Commercial development in Keizer, especially along its main thoroughfare, River Road, is uneven at best. Undeniably there is new development: the new Starbucks with a drive through; Willamette Valley Appliance (nee Mole’s) has remodeled and relocated to a larger space at River Road and Sunset Drive.
The new owners of Schoolhouse Square, at River and Chemawa Roads, is recruiting new tenants to the once-fading shopping center. A new building pad will be constructed at the southeast corner of the property which will house two businesses new to Keizer—Jersey Mike’s restaurant and The Human Bean coffee shop. BFit moved into Schoolhouse Square earlier this year.
But Keizer’s main commercial strip still has some big holes to fill. Creekside Center (River Road and Lockhaven Drive) has slowly been slipping into irrelavancy with the loss of an anchor grocery store as well as other small businesses.
River Road has been a main focus of the city’s Economic Development Commission with Cherry Avenue also getting some attention. There are some realities that people need to remember: Keizer and its commission can wish all they want for certain types of retailers, developments and businesses that will bring needed jobs into our city limits, however they have few arrows in their quiver to use to make that happen.

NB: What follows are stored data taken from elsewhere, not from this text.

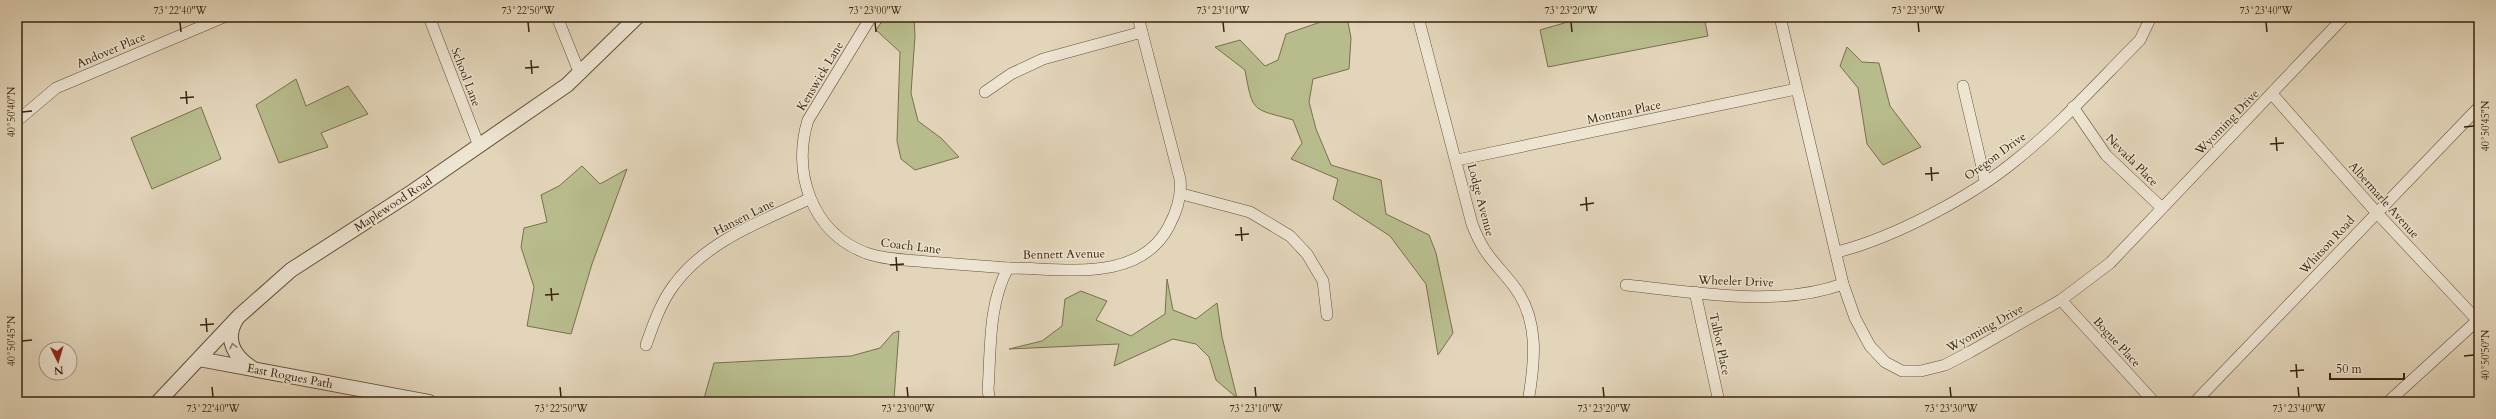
<svg xmlns="http://www.w3.org/2000/svg" width="2496" height="419" font-family="Cardo,serif">
<rect width="100%" height="100%" fill="#e3d5ba"/>
<filter id="stains"><feTurbulence type="fractalNoise" baseFrequency=".005" numOctaves="4"/><feColorMatrix values="0 0 0 0 .2 0 0 0 0 .09 0 0 0 0 .02 0 0 0 .5 -.17"/></filter>
<radialGradient id="worn" r=".72"><stop offset=".6" stop-color="#630" stop-opacity="0"/><stop offset="1" stop-color="#630" stop-opacity=".3"/></radialGradient>
<g fill="#b8bc8d" stroke="#78704c">
<path d="M 885,17 L 914,17 L 915,36 L 911,93 L 918,121 L 941,138 L 959,157 L 915,170 L 901,159 L 897,141 L 900,52 L 876,30 Z"/>
<path d="M 1335,17 L 1347,17 L 1351,38 L 1349,69 L 1313,79 L 1309,102 L 1316,129 L 1331,165 L 1381,180 L 1386,214 L 1429,235 L 1436,253 L 1453,333 L 1438,355 L 1426,284 L 1390,236 L 1333,199 L 1338,179 L 1291,159 L 1302,143 L 1293,120 C 1252,108 1253,114 1245,70 L 1215,47 L 1240,40 L 1265,66 L 1278,60 L 1286,34 Z"/>
<path d="M 1585,17 L 1704,17 L 1708,36 L 1548,67 L 1540,30 Z"/>
<path d="M 1847,47 L 1862,62 L 1879,63 L 1890,106 L 1921,147 L 1883,165 L 1867,144 L 1858,88 L 1840,66 Z"/>
<path d="M 296,79 L 306,106 L 348,86 L 368,114 L 321,133 L 328,147 L 279,163 L 256,105 Z"/>
<path d="M 201,107 L 221,159 L 152,189 L 131,138 Z"/>
<path d="M 582,166 L 600,184 L 627,169 L 592,264 L 571,334 L 527,326 L 534,287 L 521,247 L 524,228 L 547,222 L 541,195 L 559,186 Z"/>
<path d="M 1167,279 L 1173,310 L 1196,319 L 1217,303 L 1222,337 L 1237,398 L 1216,380 L 1209,357 L 1196,344 L 1173,339 L 1114,366 L 1119,344 L 1009,349 L 1042,341 L 1062,326 L 1065,299 L 1081,291 L 1107,301 L 1096,320 L 1131,336 L 1165,314 Z"/>
<path d="M 899,331 L 894,399 L 891,402 L 857,402 L 842,398 L 841,402 L 703,402 L 714,363 L 851,356 L 880,348 L 893,333 Z"/>
</g>
<g fill="none" stroke-linecap="round" stroke-linejoin="round">
<defs>
<g id="minor">
<path d="M 429,17 L 479,146"/>
<path d="M 557,17 L 580,74"/>
<path d="M 871,17 L 808,120 C 792,172 811,232 866,253 C 886,260 909,260 929,262 C 956,264 982,266 1008,268"/>
<path d="M 1418,17 L 1472,224 C 1484,255 1493,260 1513,285 C 1540,319 1535,362 1528,402"/>
<path d="M 1780,17 L 1843,284 L 1855,318 L 1870,346 L 1885,362 L 1902,371 L 1921,371 L 1945,365 L 1970,352 L 2061,300 L 2110,263 L 2344,17"/>
<path d="M 1963,86 L 1985,180"/>
<path d="M 985,92 L 1011,74 L 1043,59 L 1142,32"/>
<path d="M 2272,94 L 2376,212 L 2479,322"/>
<path d="M 2073,107 L 2106,155 L 2162,208"/>
<path d="M 17,121 L 56,88 L 224,17"/>
<path d="M 1457,160 L 1796,89"/>
<path d="M 1182,194 L 1250,212 L 1290,236 L 1307,254 L 1323,281 L 1327,315"/>
<path d="M 1837,252 C 1893,238 1971,197 2016,160 C 2061,124 2100,80 2140,40 L 2151,17"/>
<path d="M 1626,285 C 1695,292 1777,308 1843,284"/>
<path d="M 1695,292 L 1719,402"/>
<path d="M 2061,300 L 2154,402"/>
<path d="M 646,345 C 653,325 661,302 674,285 C 706,241 762,221 809,199"/>
<path d="M 990,402 L 988,390 C 991,349 988,305 1008,268 C 1063,268 1139,284 1169,226 C 1177,211 1182,196 1180,179 L 1138,17"/>
<path d="M 2195,402 L 2479,107"/>
<path d="M 2388,402 L 2479,319"/>
</g>
<g id="tertiary">
<path d="M 236,320 C 224,340 235,357 252,368"/>
<path d="M 199,359 L 429,402"/>
<path d="M 158,402 L 239,316 L 291,270 L 409,194 L 567,85 L 637,17"/>
</g>
</defs>
<use href="#minor" stroke="#635038" stroke-width="12"/>
<use href="#tertiary" stroke="#635038" stroke-width="16"/>
<use href="#minor" stroke="#ede4d2" stroke-width="11"/>
<use href="#tertiary" stroke="#ede4d2" stroke-width="14"/>
</g>
<defs><path id="oneway-chevron" d="M-2-3.5L2.5 0L-2 3.5" fill="none" stroke-width="1.6" stroke-linecap="round" stroke-linejoin="round"/></defs>
<use stroke="#92846f" href="#oneway-chevron" transform="translate(233 346) rotate(-103)"/>
<path fill="none" stroke="#38230c" stroke-width="1.5" d="M 180,22 L 181,32M 528,22 L 529,32M 875,22 L 876,32M 1223,22 L 1224,32M 1571,22 L 1572,32M 1918,22 L 1919,32M 2266,22 L 2267,32M 531,60 L 532,74M 525,68 L 539,67M 186,91 L 187,104M 180,98 L 194,97M 22,112 L 32,111M 2464,127 L 2474,126M 2276,137 L 2277,151M 2270,144 L 2284,143M 1931,167 L 1932,181M 1925,174 L 1939,173M 1586,197 L 1587,211M 1580,205 L 1594,203M 1241,227 L 1242,241M 1235,235 L 1249,234M 896,257 L 897,271M 890,265 L 904,264M 551,288 L 552,301M 545,295 L 559,294M 206,318 L 207,332M 200,325 L 214,324M 22,341 L 32,340M 2464,356 L 2474,355M 2296,364 L 2297,378M 2290,371 L 2304,370M 212,387 L 213,397M 560,387 L 561,397M 907,387 L 908,397M 1255,387 L 1256,397M 1603,387 L 1604,397M 1950,387 L 1951,397M 2298,387 L 2299,397"/>
<g text-anchor="middle" dominant-baseline="central" stroke-width="3" stroke-linejoin="round" paint-order="stroke">
<g font-size="12" fill="#38230c" stroke="#ede4d2">
<text transform="translate(111 50) rotate(-23)">Andover Place</text>
<text transform="translate(820 76) rotate(-59)">Kenswick Lane</text>
<text transform="translate(466 77) rotate(69)">School Lane</text>
<text transform="translate(1624 112) rotate(-12)">Montana Place</text>
<text transform="translate(2227 122) rotate(-46)">Wyoming Drive</text>
<text transform="translate(1995 156) rotate(-36)">Oregon Drive</text>
<text transform="translate(2132 160) rotate(45)">Nevada Place</text>
<text transform="translate(1481 200) rotate(75)">Lodge Avenue</text>
<text transform="translate(2384 200) rotate(48)">Albermarle Avenue</text>
<text transform="translate(393 204) rotate(-33)">Maplewood Road</text>
<text transform="translate(744 217) rotate(-27)">Hansen Lane</text>
<text transform="translate(2327 245) rotate(-47)">Whitson Road</text>
<text transform="translate(911 246) rotate(7)">Coach Lane</text>
<text transform="translate(1064 254) rotate(-1)">Bennett Avenue</text>
<text transform="translate(1736 281) rotate(2)">Wheeler Drive</text>
<text transform="translate(1985 328) rotate(-29)">Wyoming Drive</text>
<text transform="translate(2117 342) rotate(47)">Bogue Place</text>
<text transform="translate(1720 344) rotate(78)">Talbot Place</text>
<text transform="translate(290 376) rotate(11)">East Rogues Path</text>
</g>
</g>
<rect width="2496" height="419" fill="none" stroke="#e3d5ba" stroke-width="44"/>
<g transform="translate(58 361) rotate(175)"><circle r="19" fill="#ede4d2" stroke="#a59783"/>
<path d="M0-3L7 15L0 10L-7 15Z" fill="#8f2418"/>
<text y="-6" font-size="11" font-weight="bold" text-anchor="middle" fill="#38230c">N</text>
</g>
<path d="M2330 373v6h74v-6" fill="none" stroke="#38230c" stroke-width="2"/>
<text x="2336" y="373" font-size="12" fill="#38230c" stroke="#ede4d2" stroke-width="3" paint-order="stroke">50 m</text>
<rect x="22" y="22" width="2452" height="375" fill="none" stroke="#38230c" stroke-width="1.5"/>
<g font-size="10" text-anchor="middle" fill="#38230c">
<text x="180" y="14">73°22'40"W</text>
<text x="528" y="14">73°22'50"W</text>
<text x="875" y="14">73°23'00"W</text>
<text x="1223" y="14">73°23'10"W</text>
<text x="1571" y="14">73°23'20"W</text>
<text x="1918" y="14">73°23'30"W</text>
<text x="2266" y="14">73°23'40"W</text>
<text transform="translate(11 112) rotate(-90)" y="4">40°50'40"N</text>
<text transform="translate(2485 126) rotate(-90)" y="4">40°50'45"N</text>
<text transform="translate(11 341) rotate(-90)" y="4">40°50'45"N</text>
<text transform="translate(2485 355) rotate(-90)" y="4">40°50'50"N</text>
<text x="213" y="412">73°22'40"W</text>
<text x="561" y="412">73°22'50"W</text>
<text x="908" y="412">73°23'00"W</text>
<text x="1256" y="412">73°23'10"W</text>
<text x="1604" y="412">73°23'20"W</text>
<text x="1951" y="412">73°23'30"W</text>
<text x="2299" y="412">73°23'40"W</text>
</g>
<rect width="100%" height="100%" filter="url(#stains)"/>
<rect width="100%" height="100%" fill="url(#worn)"/>
</svg>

Unlike cities and counties across the country, Keizer does not have tax breaks to offer, no discounts on business licenses. All the city has to offer is some leeway on costs of required city permits. The tools that need to be welded are either politically difficult or controversial. The politically difficult route is to expand the Urban Growth Boundary to the north of city limits. Any expansion requires the acquiesance of Salem, Marion County and Polk County. The controversial route is to rezone parts of the city to allow certain types of construction and development.
The Economic Development Commission and other groups interested in the growth of Keizer need to change their focus from what to build to who and how to attract the types of businesses that will offer high wage jobs for Keizer residents. How can we discuss building when we do not know who will want them.
We have strongly advocated for the city, the commission and the Chamber of Commerce to actively recruit new business. We call for a reconcerted effort. The Economic Development Commission partnering with the Keizer Chamber of Commerce should develop a short list of the categories of business that can be persuaded to come to Keizer.
The process starts with asking businesses what would make them locate here. What criteria needs to be met before they will commit to moving or building here? We must address the answers to those questions. Is it a lack of large-scale developable land? Is it a lack of skilled labor? Is it a question of shipping facilities? Keizer needs to get the answers and plan from there.
Could Keizer be home to a large call center or mega-warehouse if we had hundreds of acres to develop? If so, that tells us we need to redouble efforts to expand the Urban Growth Boundary and add millions of dollars to the city’s tax base not to mention hunderds of jobs.
Let’s not discuss what to build in Keizer today. Let us open a dialogue with the businesses Keizer wants tomorrow. Attracting light industry, biotech and medical should be the focus of any economic development plans.